## EXERCISE PASSAGE
In demonology, Malphas is a demon who first appears in Johann Weyer's Pseudomonarchia Daemonum. That work and the Lesser Key of Solomon describe him as a mighty Great President of Hell, with 40 legions of demons under his command and is second in command under Satan. He appears as a raven, but if requested, will instead resemble a man with a hoarse voice. Malphas is said to build houses, high towers and strongholds, throw down the buildings of the enemies, destroy the enemies' desires or thoughts (and/or make them known to the conjurer) and all that they have done, give good familiars, and quickly bring artificers together from all places of the world.  According to the writers, Malphas accepts willingly and kindly any sacrifice offered to him, but then he will deceive the conjurer.

In popular culture

 Malphas appears as the secondary antagonist of the 2015 Freeform series Dead of Summer
 Malphas is a minor antagonist in the 2019 video game Devil May Cry 5, appearing as a deformed bird-like demon fused to a multi-headed witch
 Malphas appears as a boss in the 2010 MMO Realm of the Mad God
 Malphas appears as a summonable demon in the 2009 game Bayonetta, as well as Bayonetta 2 and Bayonetta 3.

Collected data entries
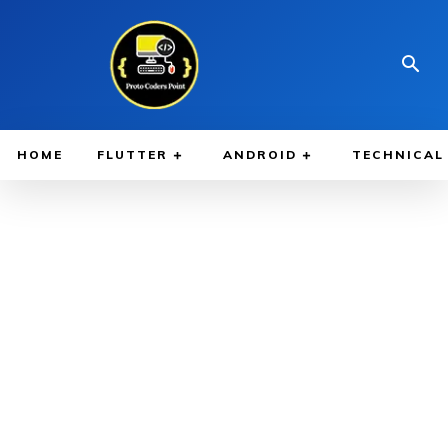
HOME
FLUTTER
ANDROID
TECHNICAL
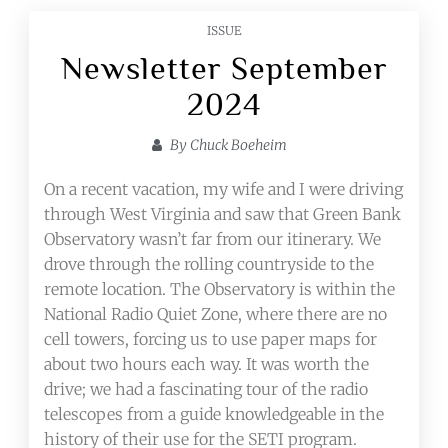
ISSUE
Newsletter September
2024
By
Chuck Boeheim
On a recent vacation, my wife and I were driving
through West Virginia and saw that Green Bank
Observatory wasn’t far from our itinerary. We
drove through the rolling countryside to the
remote location. The Observatory is within the
National Radio Quiet Zone, where there are no
cell towers, forcing us to use paper maps for
about two hours each way. It was worth the
drive; we had a fascinating tour of the radio
telescopes from a guide knowledgeable in the
history of their use for the SETI program.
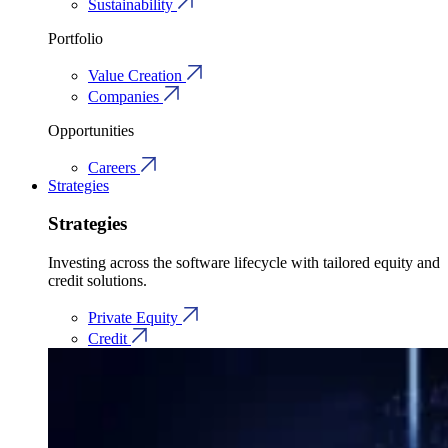
Sustainability
Portfolio
Value Creation
Companies
Opportunities
Careers
Strategies
Strategies
Investing across the software lifecycle with tailored equity and
credit solutions.
Private Equity
Credit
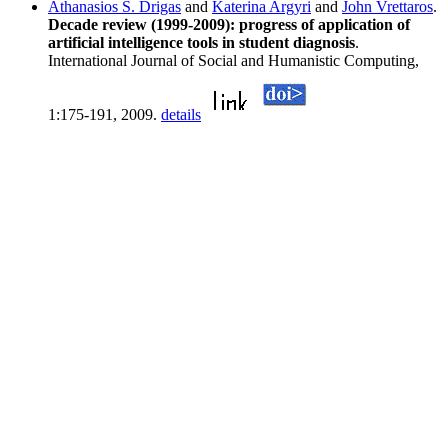
Athanasios S. Drigas
and
Katerina Argyri
and
John Vrettaros
.
Decade review (1999-2009): progress of application of
artificial intelligence tools in student diagnosis
.
International Journal of Social and Humanistic Computing,
1:175-191, 2009.
details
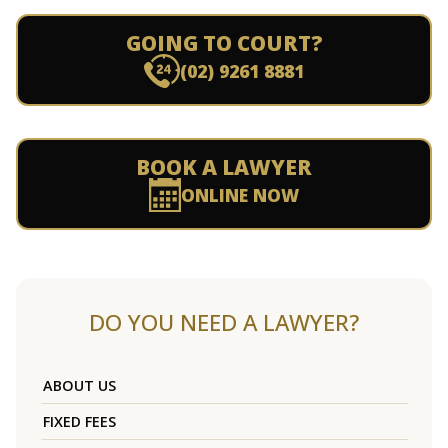
GOING TO COURT?
(02) 9261 8881
BOOK A LAWYER
ONLINE NOW
DO YOU NEED A LAWYER?
ABOUT US
FIXED FEES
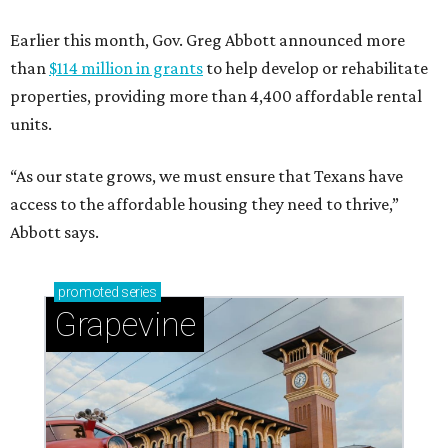
Earlier this month, Gov. Greg Abbott announced more
than
$114 million in grants
to help develop or rehabilitate
properties, providing more than 4,400 affordable rental
units.
“As our state grows, we must ensure that Texans have
access to the affordable housing they need to thrive,”
Abbott says.
promoted
series
Grapevine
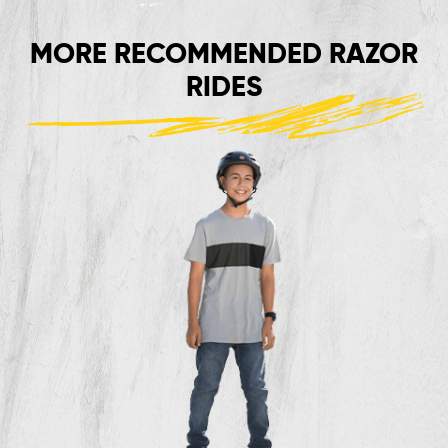
MORE RECOMMENDED RAZOR
RIDES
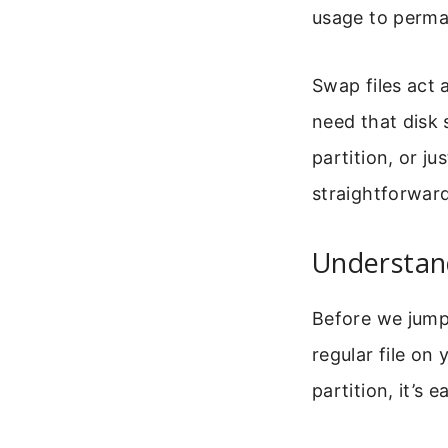
usage to perma
Swap files act
need that disk
partition, or ju
straightforward
Understand
Before we jump i
regular file on
partition, it’s 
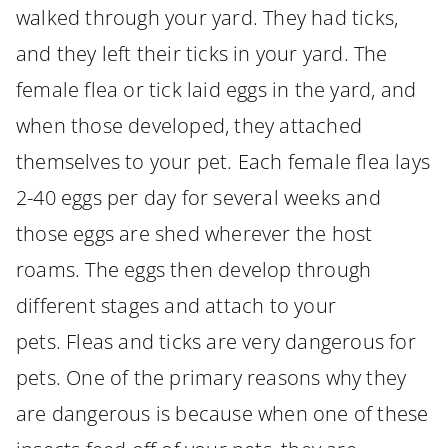
walked through your yard. They had ticks,
and they left their ticks in your yard. The
female flea or tick laid eggs in the yard, and
when those developed, they attached
themselves to your pet. Each female flea lays
2-40 eggs per day for several weeks and
those eggs are shed wherever the host
roams. The eggs then develop through
different stages and attach to your
pets. Fleas and ticks are very dangerous for
pets. One of the primary reasons why they
are dangerous is because when one of these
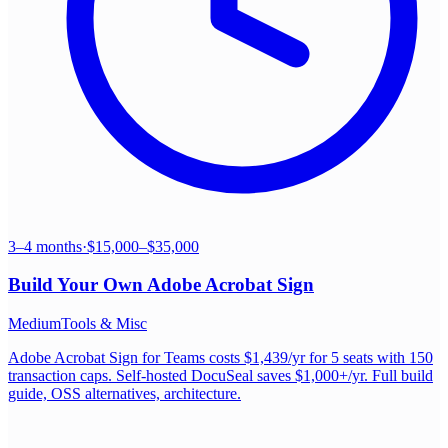
3–4 months
·
$15,000–$35,000
Build Your Own
Adobe Acrobat Sign
Medium
Tools & Misc
Adobe Acrobat Sign for Teams costs $1,439/yr for 5 seats with 150
transaction caps. Self-hosted DocuSeal saves $1,000+/yr. Full build
guide, OSS alternatives, architecture.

## TASK REQUIREMENTS
Extend the article on the demon Malphas, picking up right after its last line.

## EXERCISE RESULT
 Malphas appears as a boss in Castlevania: Symphony of the Night, Dawn of Sorrow, and as a lesser enemy in Portrait of Ruin and Grimoire of Souls. In Symphony of the Night, he is called "Karasuman," referring to his crow-like appearance with his name containing the Japanese word for crow.
 Malphas makes an appearance in the second season of the Castlevania animated series on Netflix, as a demon that the heroes fight before facing off with Dracula.
Malphas is the last name of the demonic guardian of Nick, Caleb in The Chronicles of Nick series by Sherrilyn Kenyon. He is part god in the series with his father being a primal god and his mother a daeve (a mid level demon)
Malphas, the ancient one, reveals himself during the process of the exorcism of a girl by the two priests in the 2015 Korean horror film The Priests
Malphas appears as a demon in the 2016 point-and-click adventure video game, Goetia
Malphas appears in the book Wrath of Angels by John Connolly
Malphas appears as one of the demonlords in the manhwa Skeleton Soldier Couldn’t Protect the Dungeon, where he has the appearance of a giant crow with red gems around its neck
 In the animated TV-series The Owl House, Malphas is the master librarian of Bonesborough Library
 Malphas appears as an antagonist in the Light Novel "Shin no Jitsuryoku wa Girigiri Made Kakushite Iyou to Omou".
 Malphas appears as an antagonist in the game Faith: The Unholy Trinity.

See also
The Lesser Key of Solomon

Sources
S. L. MacGregor Mathers, A. Crowley, The Goetia: The Lesser Key of Solomon the King (1904). 1995 reprint: .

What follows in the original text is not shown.